1. Aku Di Buang-buang Jika Untuk Surga

Semoga kalian tidak termasuk di sini ya! Ketika untuk beramal uang yang kalian keluarkan dari dompet seringnya pasti uang dua ribuan. Sekalipun di dalam dompet itu ada uang yang lebih gede nilai nominalnya. Bukti dari data dan beberapa kali melihat kotak masjid itu dipenuhi uang dua ribu rupiahan. Bahkan, saat penggalangan dana untuk korban bencana alam hampir setiap tangan mengulurkan uang dua ribu rupiah.

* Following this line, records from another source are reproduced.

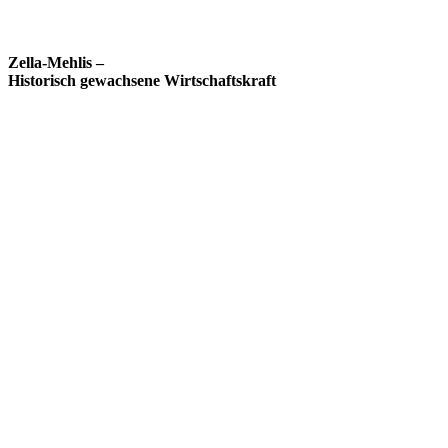
Zella-Mehlis –
Historisch gewachsene Wirtschaftskraft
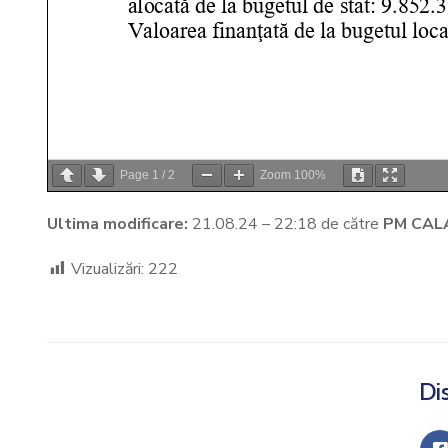
Page
1
/
2
Zoom
100%
Ultima modificare:
21.08.24 – 22:18 de către
PM CAL
Vizualizări:
222
Dis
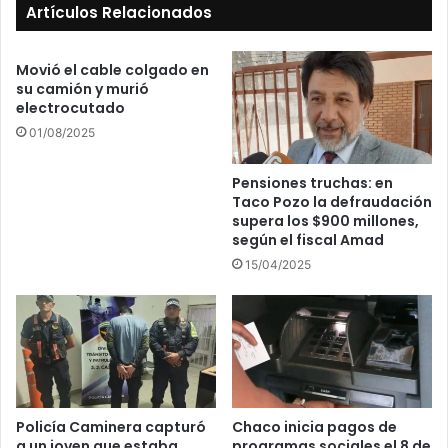
Artículos Relacionados
Movió el cable colgado en
su camión y murió
electrocutado
01/08/2025
Pensiones truchas: en
Taco Pozo la defraudación
supera los $900 millones,
según el fiscal Amad
15/04/2025
Policía Caminera capturó
Chaco inicia pagos de
a un joven que estaba
programas sociales el 8 de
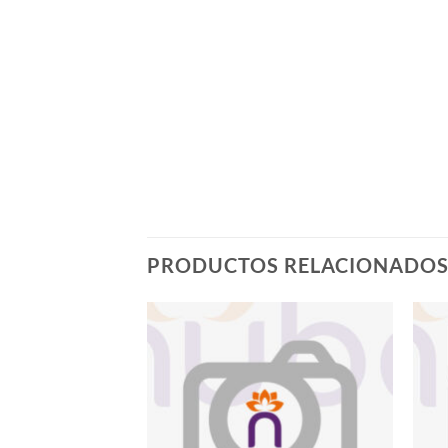
PRODUCTOS RELACIONADO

Pertanyaan saya, “Apa batas maksimal ikhlas itu dua ribu rupiah?” Padahal, ketika tujuannya untuk surga, si uang tidak mau keluar dari dompet. Dia berharap kakak tertua nya (seratus ribuan) yang di serahkan di tempat-tempat yang mulia bukan dirinya yang pantas di tempat rendahan.

 

2. Aku Dimuliakan Ketika Di Tempat Yang Rendah

Pernah melihat orang-orang ketika membayar yang seharusnya dua ribu rupiah berhubung gengsi dengan teman dekatnya akhirnya membayar 5 ribu rupiah. Kasus lain, pemberian tips yang sebenarnya itu tidak memiliki hukum wajib dalam sebuah akad jual beli ataupun sebuah instansi jasa.

Namun tetap saja dilakukan dengan nominal uang yang tinggi. Sedangkan uang dua ribu rupiah masih tidur pules dalam dompetmu. Padahal ya, gengs! Jika bisa berteriak lantang si uang itu pengen dirinya saja yang buat tips dan bayar parkiran apalagi bayar ke toilet. Hmm, tapi kenyataannya ongkos toilet lebih mahal dari pada ongkos ke surga. Betul tidak?

 

3. Kenapa Aku Disukai Si Dermawan Padahal Aku Suka Dengan Si Bakhil

Mengerikan ketika si uang dua ribu rupiah berontak kepada Tuhan, “Kenapa aku disukai si dermawan, padahal aku menyukai si bakhil?” ya, seperti itulah ketika seseorang yang dermawan lebih sering menyimpan uang dua ribu rupiah untuk keperluan pribadinya daripada dikeluarkan untuk sedekah atau beramal. Saat bersedekah si derma tentunya mengutus uang tertua (seratus ribu) untuk mewakili rasa syukurnya kepada Tuhan atas rezekinya selama ini.

Sebaliknya, ketika untuk beramal si bakhil dengan sigap mengutus uang dua ribu rupiah sebagai panglima besar beramal dalam kehidupannya. Jika sudah habis uang dua ribu rupiah, adik nominalnya (seribu rupiah) pun bisa di utus untuk kembali di amalkan oleh si bakhil.

Begitulah Gengs pesan moral dari uang yang kita lihat hanya sebelah mata. Harapan saya mulai sekarang kita bisa memilih serta memilah kebutuhan uang dua ribu rupiah yang benar. Selamat mengamalkan pesan moralnya!